-- Brief --
Could you print every entry below exactly as given?

╭─ Exercise material

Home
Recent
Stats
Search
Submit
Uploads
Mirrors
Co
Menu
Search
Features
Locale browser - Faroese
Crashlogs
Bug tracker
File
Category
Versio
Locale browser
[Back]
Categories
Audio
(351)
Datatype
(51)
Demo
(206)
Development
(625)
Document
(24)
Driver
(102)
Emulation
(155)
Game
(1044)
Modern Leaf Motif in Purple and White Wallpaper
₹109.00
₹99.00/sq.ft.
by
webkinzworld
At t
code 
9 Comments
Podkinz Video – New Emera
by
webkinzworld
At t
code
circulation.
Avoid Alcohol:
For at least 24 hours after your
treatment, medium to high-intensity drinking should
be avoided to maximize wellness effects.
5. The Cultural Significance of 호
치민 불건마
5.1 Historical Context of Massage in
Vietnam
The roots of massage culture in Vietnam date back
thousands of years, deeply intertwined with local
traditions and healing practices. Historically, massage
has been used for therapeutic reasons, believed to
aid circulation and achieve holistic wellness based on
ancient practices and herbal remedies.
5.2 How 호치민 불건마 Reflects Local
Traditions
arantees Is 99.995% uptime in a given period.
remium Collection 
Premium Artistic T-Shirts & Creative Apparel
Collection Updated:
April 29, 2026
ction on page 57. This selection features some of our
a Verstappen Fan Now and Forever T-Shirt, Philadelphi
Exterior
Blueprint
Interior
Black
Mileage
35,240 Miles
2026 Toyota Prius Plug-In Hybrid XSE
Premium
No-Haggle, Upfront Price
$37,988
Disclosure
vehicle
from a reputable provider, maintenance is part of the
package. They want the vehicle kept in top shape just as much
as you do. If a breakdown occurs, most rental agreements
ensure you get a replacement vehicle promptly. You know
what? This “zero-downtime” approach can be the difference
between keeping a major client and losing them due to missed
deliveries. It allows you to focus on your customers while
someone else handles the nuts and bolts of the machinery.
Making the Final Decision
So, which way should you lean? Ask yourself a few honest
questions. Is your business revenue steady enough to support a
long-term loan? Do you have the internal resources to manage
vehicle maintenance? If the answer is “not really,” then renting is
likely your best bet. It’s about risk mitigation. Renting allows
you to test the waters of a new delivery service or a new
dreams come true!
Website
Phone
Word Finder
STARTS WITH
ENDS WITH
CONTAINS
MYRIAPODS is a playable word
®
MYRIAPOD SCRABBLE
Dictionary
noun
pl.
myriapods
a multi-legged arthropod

╰─

-- Task response --
Home
Recent
Stats
Search
Submit
Uploads
Mirrors
Co
Menu
Search
Features
Locale browser - Faroese
Crashlogs
Bug tracker
File
Category
Versio
Locale browser
[Back]
Categories
Audio
(351)
Datatype
(51)
Demo
(206)
Development
(625)
Document
(24)
Driver
(102)
Emulation
(155)
Game
(1044)
Modern Leaf Motif in Purple and White Wallpaper
₹109.00
₹99.00/sq.ft.
by
webkinzworld
At t
code 
9 Comments
Podkinz Video – New Emera
by
webkinzworld
At t
code
circulation.
Avoid Alcohol:
For at least 24 hours after your
treatment, medium to high-intensity drinking should
be avoided to maximize wellness effects.
5. The Cultural Significance of 호
치민 불건마
5.1 Historical Context of Massage in
Vietnam
The roots of massage culture in Vietnam date back
thousands of years, deeply intertwined with local
traditions and healing practices. Historically, massage
has been used for therapeutic reasons, believed to
aid circulation and achieve holistic wellness based on
ancient practices and herbal remedies.
5.2 How 호치민 불건마 Reflects Local
Traditions
arantees Is 99.995% uptime in a given period.
remium Collection 
Premium Artistic T-Shirts & Creative Apparel
Collection Updated:
April 29, 2026
ction on page 57. This selection features some of our
a Verstappen Fan Now and Forever T-Shirt, Philadelphi
Exterior
Blueprint
Interior
Black
Mileage
35,240 Miles
2026 Toyota Prius Plug-In Hybrid XSE
Premium
No-Haggle, Upfront Price
$37,988
Disclosure
vehicle
from a reputable provider, maintenance is part of the
package. They want the vehicle kept in top shape just as much
as you do. If a breakdown occurs, most rental agreements
ensure you get a replacement vehicle promptly. You know
what? This “zero-downtime” approach can be the difference
between keeping a major client and losing them due to missed
deliveries. It allows you to focus on your customers while
someone else handles the nuts and bolts of the machinery.
Making the Final Decision
So, which way should you lean? Ask yourself a few honest
questions. Is your business revenue steady enough to support a
long-term loan? Do you have the internal resources to manage
vehicle maintenance? If the answer is “not really,” then renting is
likely your best bet. It’s about risk mitigation. Renting allows
you to test the waters of a new delivery service or a new
dreams come true!
Website
Phone
Word Finder
STARTS WITH
ENDS WITH
CONTAINS
MYRIAPODS is a playable word
®
MYRIAPOD SCRABBLE
Dictionary
noun
pl.
myriapods
a multi-legged arthropod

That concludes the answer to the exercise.